The focus of the book is on the creation of the universe and how the modern man evolved to its present form. The author accepts some of the views of the Darwin’s theory called the “The origin of species”, however, refutes some other views and hence has named his own book as “The species of origin” stating that some extraterrestrial species is responsible for the origin of species on the earth. Hence, the readers are requested to not hesitate from questioning the current beliefs or accepting the newly proposed one.

This book was inspired by the movie and book by Brandon Levon named ‘Old World Secrets the Omega Project Codes’.

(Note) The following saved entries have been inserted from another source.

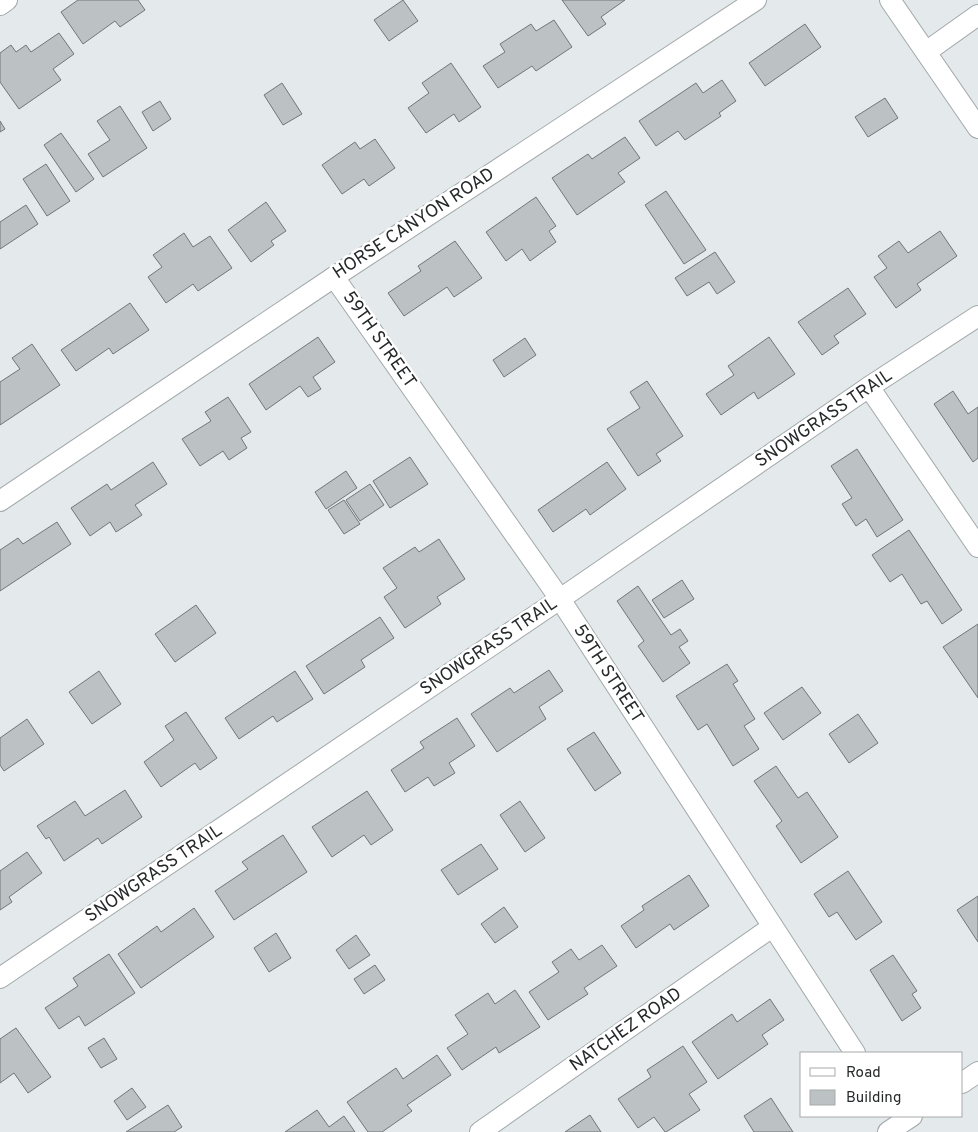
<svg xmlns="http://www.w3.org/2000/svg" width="978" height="1132" font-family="Overpass,sans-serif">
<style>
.building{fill:#bcc1c4;stroke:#717679}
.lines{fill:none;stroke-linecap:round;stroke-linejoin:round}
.minor-casing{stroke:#a2a8aa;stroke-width:22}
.minor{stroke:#fff;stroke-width:20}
.labels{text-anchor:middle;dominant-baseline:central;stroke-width:5;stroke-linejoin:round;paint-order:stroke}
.street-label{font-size:18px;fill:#262829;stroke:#fff}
</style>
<rect width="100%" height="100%" fill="#e4e9ec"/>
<g class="building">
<path d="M78 0H138L145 10 120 27 115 21 83 44 61 12Z"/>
<path d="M403 0 418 21 389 41 374 20Z"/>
<path d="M562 0H625L601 17 606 24 588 36Z"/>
<path d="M554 20 572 47 536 71 532 66 498 88 483 66 505 52 500 44 531 24 536 31Z"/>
<path d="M805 24 821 47 765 86 749 63Z"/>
<path d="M59 33 74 54 53 69 61 80 19 109 0 82V53L11 45 16 52 26 45 31 52Z"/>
<path d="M451 63 481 107 459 122 454 114 426 133 408 108 429 93 422 83Z"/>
<path d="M722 80 736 101 719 113 721 116 685 140 678 131 656 146 639 121 696 83 703 93Z"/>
<path d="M282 83 302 114 283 125 264 95Z"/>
<path d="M885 98 898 118 868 137 855 117Z"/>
<path d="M160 101 171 119 153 131 142 112Z"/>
<path d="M120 106 147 148 103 177 88 154 110 140 97 121Z"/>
<path d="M0 121 5 129 0 132Z"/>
<path d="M61 133 94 179 76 192 44 145Z"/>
<path d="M625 137 640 158 618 173 625 182 577 215 552 178 588 154 592 159Z"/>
<path d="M375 139 395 168 369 186 364 179 342 194 322 165 355 142 360 149Z"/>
<path d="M46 164 70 201 47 216 23 179Z"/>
<path d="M666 191 706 250 684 264 645 205Z"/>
<path d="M536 197 556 226 549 231 556 242 530 261 522 249 506 261 486 232Z"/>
<path d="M266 202 286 231 271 241 274 245 251 262 228 230Z"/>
<path d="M26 205 38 224 0 249V222Z"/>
<path d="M940 231 957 256 917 284 921 290 896 308 874 277 887 268 878 256 899 241 908 253Z"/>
<path d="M184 233 193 247 210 236 232 268 198 291 193 284 166 303 148 277 162 267 153 255Z"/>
<path d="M455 241 482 278 454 297 447 287 404 316 388 293 421 271 418 266Z"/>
<path d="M715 252 735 282 717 294 709 282 687 296 675 278Z"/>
<path d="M848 288 866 314 834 336 839 343 822 355 798 322Z"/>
<path d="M130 303 149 330 113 354 109 348 76 371 61 350Z"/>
<path d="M318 337 335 362 313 377 321 389 308 397 300 386 266 410 249 384Z"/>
<path d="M769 337 795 374 758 399 754 392 721 415 706 394 734 375 728 366Z"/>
<path d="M525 338 536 355 504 377 493 360Z"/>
<path d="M32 344 60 385 0 425V382L20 369 12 358Z"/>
<path d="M647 381 683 436 656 454 661 461 638 476 607 429 640 408 630 392Z"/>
<path d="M953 391 968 414 978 407V458L973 462 934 404Z"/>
<path d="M228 397 251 432 241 438 247 448 229 460 223 451 200 466 182 439 211 421 205 412Z"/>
<path d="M857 449 903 520 877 537 866 519 856 526 842 504 852 498 831 466Z"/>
<path d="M410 457 428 484 390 508 373 481Z"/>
<path d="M153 462 167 484 135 505 142 515 116 532 110 522 90 536 71 508 107 484 111 490Z"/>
<path d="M607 462 626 489 590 515 586 509 553 532 538 510Z"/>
<path d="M346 471 357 488 326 509 315 492Z"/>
<path d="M370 484 384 505 360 521 346 500Z"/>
<path d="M344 500 360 524 344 534 328 510Z"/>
<path d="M57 522 71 544 0 591V550L18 538 23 544Z"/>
<path d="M909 530 962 610 942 624 927 601 921 604 902 574 890 582 872 555Z"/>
<path d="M439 539 465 579 437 597 441 604 405 628 384 597 397 588 383 568 415 547 419 552Z"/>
<path d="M682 580 694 599 664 618 652 600Z"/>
<path d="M638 586 671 635 680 629 688 641 679 647 690 663 663 682 638 646 644 641 617 601Z"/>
<path d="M196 605 216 633 175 662 155 634Z"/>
<path d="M380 617 394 638 361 660 365 667 324 694 306 666Z"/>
<path d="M978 624V698L943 647Z"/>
<path d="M727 664 738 681 733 684 755 719 744 726 759 749 733 766 707 724 698 730 676 696Z"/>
<path d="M549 670 563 691 539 707 546 719 497 752 471 714 510 688 514 693Z"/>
<path d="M99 671 121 704 92 724 69 692Z"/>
<path d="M295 671 313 699 277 722 273 716 239 739 225 718Z"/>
<path d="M802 687 821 713 783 740 764 713Z"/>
<path d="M186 712 217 758 200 770 195 763 161 787 144 762 174 740 165 726Z"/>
<path d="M858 714 878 743 849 763 829 734Z"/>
<path d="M457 718 475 746 449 763 455 773 434 786 428 777 405 792 391 770 424 748 420 742Z"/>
<path d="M27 719 44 744 4 771 0 765V738Z"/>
<path d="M594 732 621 773 595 791 567 749Z"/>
<path d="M776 766 798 798 807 792 838 837 801 863 776 826 782 821 754 781Z"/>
<path d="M125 790 142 817 102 844 98 838 64 861 49 837 46 839 37 826 75 801 85 816Z"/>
<path d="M367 791 393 830 371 845 364 835 332 857 312 827Z"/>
<path d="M520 801 545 838 525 852 500 815Z"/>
<path d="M283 835 307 872 234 920 215 891 248 869 242 862Z"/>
<path d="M481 844 498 869 458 895 441 870Z"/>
<path d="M27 852 42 873 9 897 12 902 0 910V871Z"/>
<path d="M848 871 882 922 856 940 837 912 829 917 814 894Z"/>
<path d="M689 875 709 906 674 930 670 924 636 948 621 926 644 910 642 906Z"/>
<path d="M978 896V942L957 910Z"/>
<path d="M504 907 518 927 495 943 481 924Z"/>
<path d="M194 908 214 937 141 988 118 954 157 926 161 932Z"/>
<path d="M276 933 291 958 269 972 254 948Z"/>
<path d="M356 935 370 955 349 969 336 950Z"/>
<path d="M602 945 617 966 584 988 588 994 548 1020 529 992 559 972 552 962 571 949 579 960Z"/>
<path d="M109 954 135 993 85 1026 79 1016 59 1029 45 1008 78 986 73 978Z"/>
<path d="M893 955 917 991 912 994 921 1008 902 1021 870 970Z"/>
<path d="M375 965 385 980 364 994 354 979Z"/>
<path d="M515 990 540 1027 499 1053 496 1047 462 1070 447 1048 468 1034 455 1015 488 993 495 1004Z"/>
<path d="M770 999 784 1020 762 1035 768 1044 718 1079 692 1042 732 1014 737 1022Z"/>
<path d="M16 1028 51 1077 28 1093 14 1073 0 1083V1039Z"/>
<path d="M104 1038 117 1059 101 1068 88 1048Z"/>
<path d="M683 1046 707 1082 689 1094 700 1110 666 1132H665L654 1117 638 1128 618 1099 651 1077 647 1070Z"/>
<path d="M437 1055 451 1075 407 1105 412 1111 382 1132H368L347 1102 396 1068 403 1079Z"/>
<path d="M132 1088 146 1107 127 1120 114 1101Z"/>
<path d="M771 1098 793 1132H754L744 1116Z"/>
<path d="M168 1105 182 1127 174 1132H126Z"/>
<path d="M317 1110 329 1127 344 1116 355 1132H285Z"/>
<path d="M590 1115 601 1132H565Z"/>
</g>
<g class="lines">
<g class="minor-casing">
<g id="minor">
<path d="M890 0 978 128"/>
<path d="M0 5 7 0"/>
<path d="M926 52 978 15"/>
<path d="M334 277 560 599 855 1053"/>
<path d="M869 387 978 547"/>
<path d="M0 501 334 277 756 0"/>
<path d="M0 978 560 599 869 387 978 316"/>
<path d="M962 1083 978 1072"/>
<path d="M480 1132 772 927"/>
<path d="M888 1132 912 1116"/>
</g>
</g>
<use href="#minor" class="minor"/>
</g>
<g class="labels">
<g class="street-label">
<text transform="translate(414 224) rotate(-33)">HORSE CANYON ROAD</text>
<text transform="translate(379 340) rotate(55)">59TH STREET</text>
<text transform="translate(824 419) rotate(-34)">SNOWGRASS TRAIL</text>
<text transform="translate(489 647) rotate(-34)">SNOWGRASS TRAIL</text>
<text transform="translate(608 674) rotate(57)">59TH STREET</text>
<text transform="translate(154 874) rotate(-34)">SNOWGRASS TRAIL</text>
<text transform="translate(626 1030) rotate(-35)">NATCHEZ ROAD</text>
</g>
</g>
<rect x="800" y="1052" width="162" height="65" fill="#ffffff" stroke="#a8a9a9"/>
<rect x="810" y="1068" width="25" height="8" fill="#ffffff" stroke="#a8a9a9"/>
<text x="846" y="1077" font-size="15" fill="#262829">Road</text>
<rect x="810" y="1090" width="25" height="15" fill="#bcc1c4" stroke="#a8a9a9"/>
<text x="846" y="1102" font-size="15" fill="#262829">Building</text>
</svg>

This will be followed by the launch of Book by Dr.Geeta Shroff titled as "Embryonic Stem Cell Therapy Chronic Spinal Cord Injury Cases Descriptive Statistics”.
I have no intention of reading young Rohan's book (or the embryonic stem cell one, scintillating though that title is) but based on the synopsis I suspect what he's trying to tell us is that Charles Darwin was planted here by extraterrestrials. No doubt his book is full of excellent evidence for this thesis, carefully accumulated over 12 years of tiffin breaks and profound thought.

Kamis, 27 Januari 2011

Random observation...

...from sending dozens of tennis-related SMSes to friends over the past two days: when you type the first four letters of "Amritraj", the text predictor changes it to "Borg". (Now that's what I call an automatic upgrade.)